As she dug her elbows into Ruby’s ample frame and, with a last desperate lunge, tried to pass her on the outside of the track, she beheld a fiercesome sight. Tom Kettle had parked his cart under the weeping-willow tree at the side of the duck pond and Silver was grazing nearby, unmoved by the noise and the charge of the pancake brigade. Unmoved, that is, until Deirdre Coe came flying by and something stirred in the cob’s memory.
Silver stretched out his broad head towards her. His ears turned back and the whites of his eyes glared in a manic stare. With gums stretched back to reveal his tombstone teeth, he snarled and grabbed Deirdre’s pancake as she flipped it for the last time.
‘Hi-ho, Silver,’ yelled Deke Ramsbottom, waving his cowboy hat.
‘Ru-bee, Ru-bee,’ chanted the Ragley Rovers football team.
Deirdre finished up on her backside in a muddy patch by the duck pond, while Ruby roared up the home straight like Red Rum in the Grand National.
‘Ruby, my luv,’ shouted Ronnie, surprisingly removing his bobble hat and throwing it in the air.
‘My mam’s a winner,’ shouted Hazel, clutching her blue balloon.
Ruby was presented with the trophy
, the crowd cheered and everyone went home to eat their pancakes. It was another memorable day.
As Tom led Silver back to his cart he whispered in his ear and patted him gently.
Cathy Cathcart tugged my sleeve. ‘You can tell he loves his horse, can’t you, Mr Sheffield? It’s like when my mam tucks me in at night.’
‘You’re right, Cathy,’ I said.
‘P’raps it’s another one o’ them senses …’ called Cathy as she disappeared into the crowd.
Perhaps it was.
Chapter Fourteen
A Boy and a Kite
A ‘Reading Workshop’ will commence next Monday in the school hall at ten o’clock. A letter went out inviting parents, grandparents and friends to support the scheme aimed at promoting reading throughout the school.
Extract from the Ragley School Logbook:
Friday, 27 March 1981
THE CURTAINS WERE closed; they always were.

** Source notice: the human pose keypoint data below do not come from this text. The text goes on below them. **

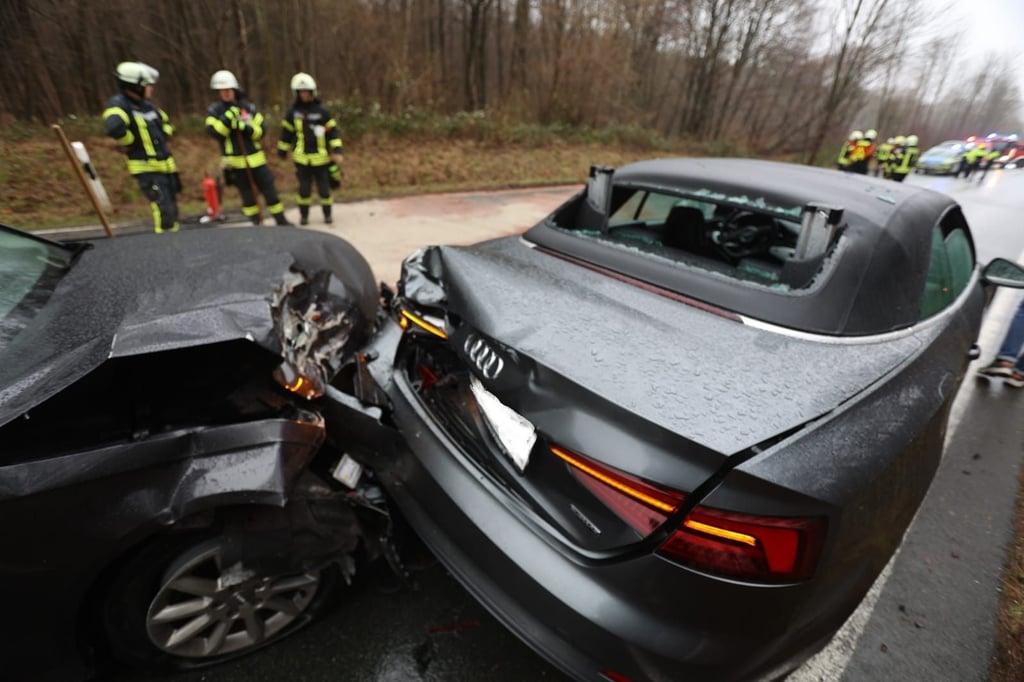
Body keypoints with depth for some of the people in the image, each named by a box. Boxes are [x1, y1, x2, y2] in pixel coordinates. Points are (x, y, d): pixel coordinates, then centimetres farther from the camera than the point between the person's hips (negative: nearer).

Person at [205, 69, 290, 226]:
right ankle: (256, 223, 15)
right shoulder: (214, 111, 1)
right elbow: (215, 133, -13)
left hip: (256, 159, 1)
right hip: (235, 162, -1)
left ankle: (281, 221, 13)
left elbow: (260, 131, 0)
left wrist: (246, 127, -18)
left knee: (270, 191, 3)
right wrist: (228, 117, -20)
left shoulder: (249, 108, 5)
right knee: (248, 196, 5)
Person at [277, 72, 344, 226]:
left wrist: (337, 151, -11)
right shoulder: (293, 112, 4)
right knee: (304, 188, 2)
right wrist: (282, 151, 16)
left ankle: (327, 215, 19)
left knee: (324, 187, 4)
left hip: (321, 157, -1)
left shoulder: (321, 111, -1)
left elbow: (333, 131, -2)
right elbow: (286, 133, 12)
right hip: (302, 158, 1)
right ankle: (303, 216, 15)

Violet Tinkle sat in her high-backed armchair, fingered her string of pearls and stared blankly at the flickering beams of light that pierced the gap between the heavy velvet curtains.
She was seventy-one years old and a resident of the Hartford Home for Retired Gentlefolk, an imposing red-brick Victorian building that hid behind a tall yew hedge set back in two acres of private land beyond the Ragley cricket pitch. It had once been a military hospital during World War Two where soldiers, sailors and airmen had their tired and broken bodies nursed back to health.
Outside her window the late March wind was strengthening. It rattled the grey roof slates and shook the tall chimneypots. Suddenly a strong gust blew back the curtains and – through the glass doors, beyond the balcony – Violet saw something that would change her life. It was a boy and a kite.